### WORK REQUEST A
In the excerpted passage on ImmPort crawling, which file does cron read when the container starts?
### WORK REQUEST B
Swap "Google Chrome" for "Chromium" and reproduce the ImmPort crawling passage from "How does this" up to and including "tasks run periodically.".
### WORK REQUEST C
Pick up the passage on crawler containers and data sources after its final sentence and continue writing it.

For more details, see NDEFileSystemDumper and the code for harvesting data from ImmPort.

How does this all work? An example

Let's use ImmPort as an example. There is a lot going on in the Dockerfile, but deep down, aside from copying the code, it sets up the environment specific to ImmPort crawling, which consists of things like the Python dependencies, Google Chrome, and Chromedriver. Then it sets up the BioThings user which is common across all containers so it won't run into permission issues when creating files and directories. Then it installs cron, so that we can have tasks run periodically.

The container starts by running cron as its only foreground task. It reads /etc/crontab and crontab file asks cron to run our shell script run-spider.sh on startup and also periodically (as root, explained later).

Our script starts the actual spider.py by running the scrapy command which was installed as a dependency. However it does this with three twists: 1) it obtains a lock file /crawler.lock so that only one instance would be running at once. 2) it redirects the standard output and standard error to that of the PID 1 process (cron) so that any output of our script propagates to the output streams that Docker can see, this is done as root because cron has to be run as root and therefore only root user can write to the output of cron 3) run the actual scrapy spider as the biothings user.

Our spider performs the crawling and finally produces /data/immport_crawled/data.ndjson and /data/immport_crawled/release.txt. Here /data is a shared volume that all containers should have access to. After a while, as the all descendants of NDEFileSystemDumper runs every hour, the related dumper in biothings-hub/files/nde-hub/hub/dataload/sources/immport/dumper.py will pick up the change and create a hard link in the Hub's data archive directory to the newly produced file. Then the uploader will take care of uploading it to the MongoDB configured.

Setting up a new source

Copy over an existing source, and modify the Dockerfile as you wish. Nothing is strictly necessary besides setting up the correct user and permissions. But it is recommended to keep cron installed, and reuse docker-entrypoint.sh. Re-using the run-spider.sh is also recommended, but you don't need to use Scrapy. Write your code to do the crawling and have it save its results to /data/<source_name>_crawled/data.ndjson and save the UTC date and time of at start of crawling, in ISO-8601 to /data/<source_name>_crawled/release.txt. Again, do not simply overwrite the files, write to temporary files and rename them in the end. Build and test your code in a new container, and if that works, include it in the docker-compose.yml file.

### DATA UNDER STUDY

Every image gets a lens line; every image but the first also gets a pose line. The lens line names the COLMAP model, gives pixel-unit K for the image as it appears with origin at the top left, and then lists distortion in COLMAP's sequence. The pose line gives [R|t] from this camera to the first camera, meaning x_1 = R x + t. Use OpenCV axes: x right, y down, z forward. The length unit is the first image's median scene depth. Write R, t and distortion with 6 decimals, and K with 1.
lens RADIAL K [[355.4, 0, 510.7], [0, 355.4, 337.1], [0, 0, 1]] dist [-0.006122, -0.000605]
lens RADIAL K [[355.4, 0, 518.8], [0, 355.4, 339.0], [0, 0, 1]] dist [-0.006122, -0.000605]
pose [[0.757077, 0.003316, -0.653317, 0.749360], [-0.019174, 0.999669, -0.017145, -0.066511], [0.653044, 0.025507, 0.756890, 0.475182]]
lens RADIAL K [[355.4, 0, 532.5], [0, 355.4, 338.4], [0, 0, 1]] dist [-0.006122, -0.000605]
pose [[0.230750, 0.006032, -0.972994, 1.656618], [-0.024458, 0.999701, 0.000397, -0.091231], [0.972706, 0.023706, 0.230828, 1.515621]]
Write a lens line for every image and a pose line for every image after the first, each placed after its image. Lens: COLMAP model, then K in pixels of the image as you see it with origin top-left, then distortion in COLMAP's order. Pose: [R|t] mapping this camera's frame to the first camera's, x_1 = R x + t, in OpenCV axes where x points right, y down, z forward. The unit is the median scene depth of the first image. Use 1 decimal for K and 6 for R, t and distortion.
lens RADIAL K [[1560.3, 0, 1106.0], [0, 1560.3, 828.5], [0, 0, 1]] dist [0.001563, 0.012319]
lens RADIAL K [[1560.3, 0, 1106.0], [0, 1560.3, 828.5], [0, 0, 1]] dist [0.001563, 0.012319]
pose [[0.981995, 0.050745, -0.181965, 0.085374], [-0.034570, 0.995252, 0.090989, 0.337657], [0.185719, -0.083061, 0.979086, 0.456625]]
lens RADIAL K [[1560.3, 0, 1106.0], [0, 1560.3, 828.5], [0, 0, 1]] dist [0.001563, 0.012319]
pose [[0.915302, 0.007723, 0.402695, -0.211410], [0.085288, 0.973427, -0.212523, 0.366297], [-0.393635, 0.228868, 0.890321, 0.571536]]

### RESPONSE AREA A
/etc/crontab

### RESPONSE AREA B
How does this all work? An example

Let's use ImmPort as an example. There is a lot going on in the Dockerfile, but deep down, aside from copying the code, it sets up the environment specific to ImmPort crawling, which consists of things like the Python dependencies, Chromium, and Chromedriver. Then it sets up the BioThings user which is common across all containers so it won't run into permission issues when creating files and directories. Then it installs cron, so that we can have tasks run periodically.

### RESPONSE AREA C
Then add a new source under biothings-hub/files/nde-hub/hub/dataload/sources, create a Python package with __init__.py, dumper.py, and uploader.py. Do the usual BioThings business there. I would recommend subclassing biothings-hub/files/nde-hub/hub/dataload/nde.NDEFileSystemDumper and biothings-hub/files/nde-hub/hub/dataload/nde.NDESourceUploader so you only need to set SRC_NAME and name as class variables. Import your dumper and uploader in the newly created __init__.py. Re-build and re-start the biothings-hub container with your new image. Everything should be ready.

Current Issues

  1. Due to the data transformation being incomplete. While data can be dumped and uploaded in the Hub, it cannot be indexed to Elasticsearch as it conflicts with the given mapping.
  2. Cron does not forward signals and does not seem to respond to signals when running as PID 1 process. It is a minor issue but the crawler does not know when it is about to get terminated, so it can't respond to it, like deleting the temporary files. There may also be a very slight chance that it was in the process of renaming the files so you get one file that is newer but the other is not. The file renaming in the Scrapy NDJSON pipeline was designed with this flaw in mind so the data file is renamed before the release information. Combined with how the NDE Dumper only updates when the release is new, this should not be an issue. However, in the long run, cruft temporary files may pile up in the crawler output directories. Just delete them if they become a problem.